Tuesday, March 17, 2009

Is it coherent to say that the Biblical God is not perfectly good?

Think about this: there are four options with regard to the Biblical God:

a) The Biblical God does not exist. Another God may exist, but not the Biblical God.
b) The Biblical God exists and people misinterpret/misunderstand scripture when they believe it shows He is not perfectly good.
c) The Biblical God exists and is perfectly good, but He let the Bible describe Him in a genuinely negative light.
d) The Biblical God exists and is morally flawed, either partly or entirely.

A lot of skeptics will say that if Christianity is true then (d) is the case. But does that make sense?

Consider these verses:

Ex 23.6: "Do not deny justice to your poor people in their lawsuits.

Deut 16.19: Do not pervert justice or show partiality. Do not accept a bribe, for a bribe blinds the eyes of the wise and twists the words of the righteous. 20 Follow justice and justice alone, so that you may live and possess the land the LORD your God is giving you.

Deut 24.17: Do not deprive the alien or the fatherless of justice, or take the cloak of the widow as a pledge.

Deut 27.19: "Cursed is the man who withholds justice from the alien, the fatherless or the widow." Then all the people shall say, "Amen!"

Isa 5.22: Woe to those who are heroes at drinking wine and champions at mixing drinks, 23 who acquit the guilty for a bribe, but deny justice to the innocent.

Mat 5:44: But I say to you, Have love for those who are against you, and make prayer for those who are cruel to you; 45 So that you may be the sons of your Father in heaven; for his sun gives light to the evil and to the good, and he sends rain on the upright man and on the sinner.

1Jn 2:9: He who says that he is in the light, and has hate in his heart for his brother, is still in the dark. 10 He who has love for his brother is in the light, and there is no cause of error in him. 11 But he who has hate for his brother is in the dark, walking in the dark with no knowledge of where he is going, unable to see because of the dark.


There are lots more where those came from.

Say that the God of the Bible is morally flawed, why would the God of the Bible go to such great, enormous troubles to say such nice things? Isn't it more likely that if the God of the Bible is real, that people are either a) misinterpreting the Bible when they accuse Him of being flawed, or b) the Bible inconsistently describes Him?

OK, well maybe a person could say that the Biblical God, if real, is 'talking Himself up', making Himself appear better than He really is.
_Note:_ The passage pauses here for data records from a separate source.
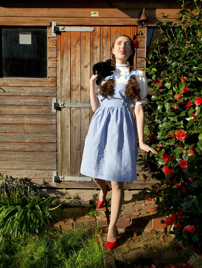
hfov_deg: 49.8
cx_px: 101
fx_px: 218
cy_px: 134
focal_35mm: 28
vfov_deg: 63.4
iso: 200
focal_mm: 14
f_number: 10
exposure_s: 1/320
But why?

If God is completely evil, like a psychopath or a sociopath, then how does He have any idea of goodness at all? Psychopaths and sociopaths have almost no idea of the right thing. Yet the Bible is overflowing with verses encouraging people to do the right thing.

If God is partly evil, like 50% evil, then what determines the level of evil of God? Why is God 50% evil and not 70% evil, or 30% evil? The level of God's evil needs to be accounted for otherwise this is just puzzling.

People argue there's a hell, and so God does take revenge on His opponents like an annoyed dictator. But consider this: have they ever looked at what Christian theologians say about hell? Hell is merely being conscious and not being perfectly good. If you're not perfectly good, then you're in hell, because hell is merely life continuing on as a sinner (I think the world is a kind of hell, an unjust hell, as opposed to the hell on Judgement Day which will be just) - Rev 7:14-17. Being a sinner = suffering = unavoidable. God cannot annihilate people as people are made in His image and He is necessarily eternal, so we are necessarily eternal as well (Ecc 3:11). So it does not work to say that hell shows that God is evil.

A fair thing to do is to apply this reasoning to other religions as well. Unless you can construct a system where a God would have reason to a) advocate that people should follow perfect standards, while b) being in reality evil, then you have to say that other religions believe in a good God(s) as well.